An FDA official reportedly left Operation Warp Speed due to concerns that political pressure could be playing too great of a role in the White House’s quest to secure a coronavirus vaccine.

According to a report in Politico, Peter Marks, the director of the FDA’s Center for Biologics Evaluation and Research (CBER), left Warp Speed just days after joining to return to his regulatory post. The official line to FDA staff was that Marks felt there were already enough experts working on the project. But a source told Politico that he actually “left in disgust” after clashing with White House coronavirus coordinator, Deborah Birx, over how the government was prioritizing certain vaccines. Ultimately, Marks reportedly felt that he’d rather be a part of the FDA office with ultimate authority over a vaccine.

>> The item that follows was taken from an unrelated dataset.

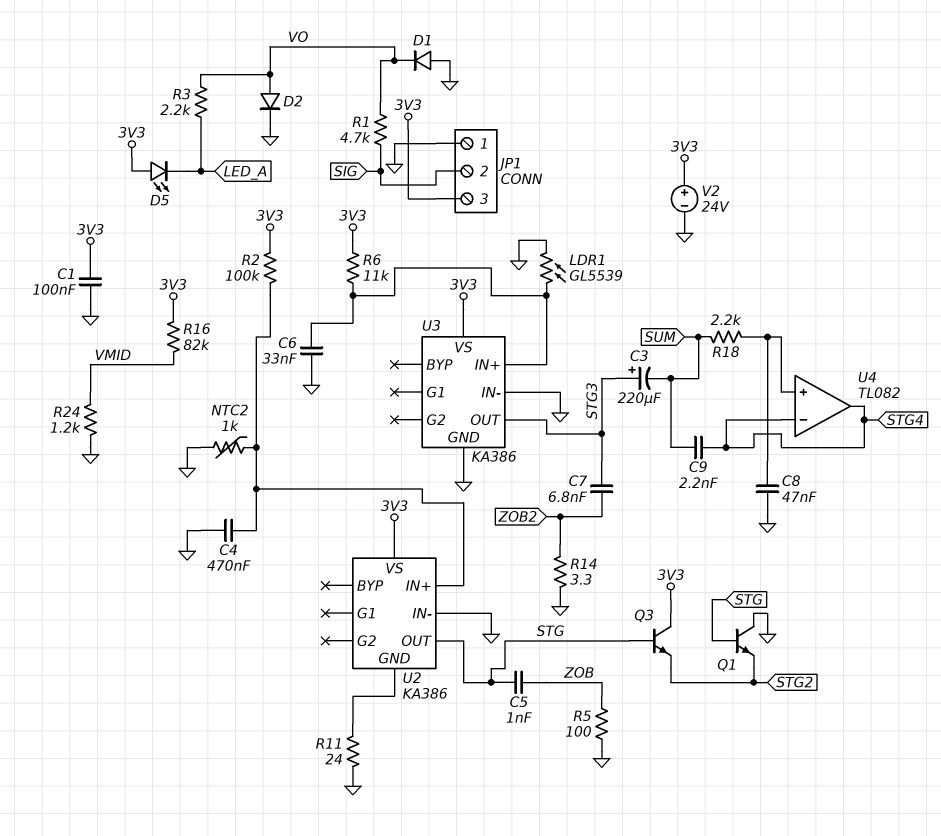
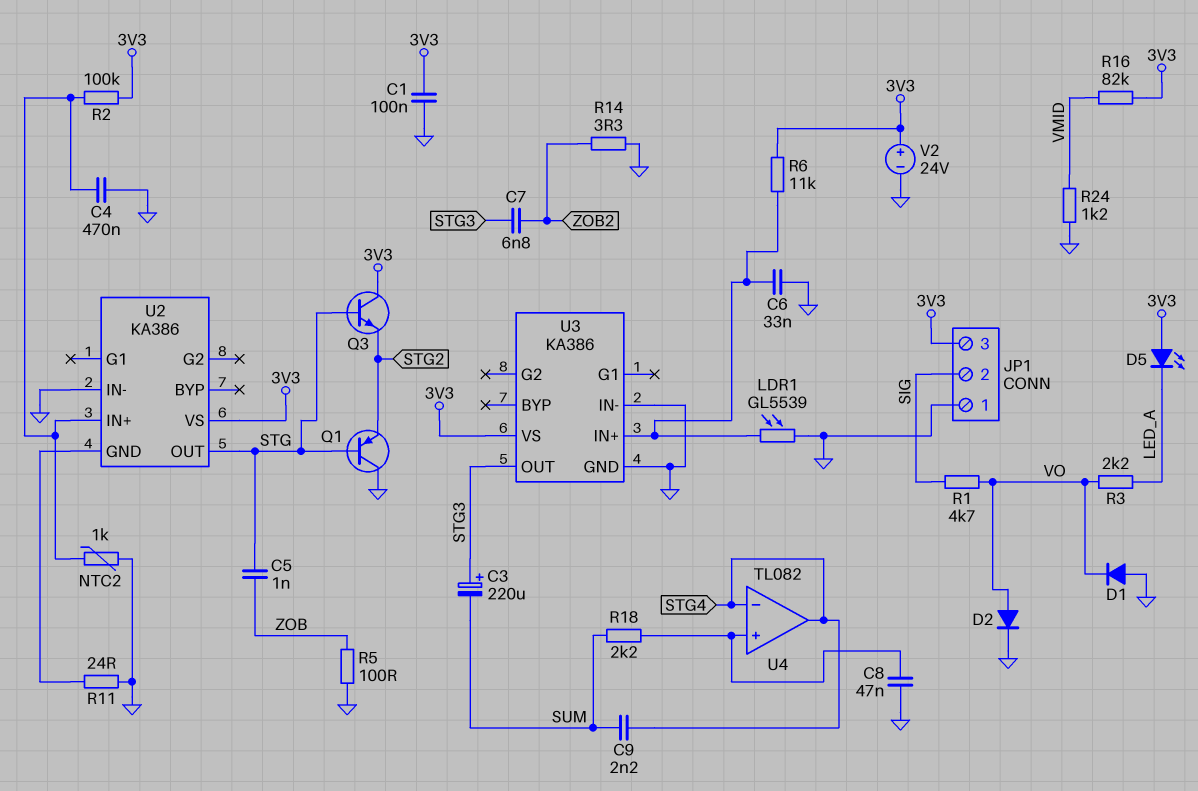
Q1: NPN (B STG, C GND, E STG2) -> PNP (B STG, C GND, E STG2)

The news comes as concerns mount over the political implications of the White House playing a large role in the development of a vaccine. Two professors from the University of Pennsylvania authored a New York Times op-ed this week expressing concerns that President Trump could pull an “October Surprise” and announce an Emergency Use Authorization approval for a vaccine days before the election in order to declare victory over the coronavirus.

The authors pointed to Trump’s push for hydroxychloroquine as a COVID-19 treatment, despite scientific evidence that it was effective, as an example of how the White House could attempt to influence the FDA for political reasons.

There are now over 120 coronavirus vaccines being developed around the world. Although most experts predict that a vaccine won’t be available until mid- to late-2021, Trump is hoping to have enough vaccines produced for Americans by the end of this year. As part of the project, the government is giving major financial backing to several pharma companies to help speed development. Last week, news broke that the White House is planning to name Pfizer, Moderna, Johnon & Johnson, Merck and AstraZeneca/University of Oxford as the top five companies in the hunt for a vaccine.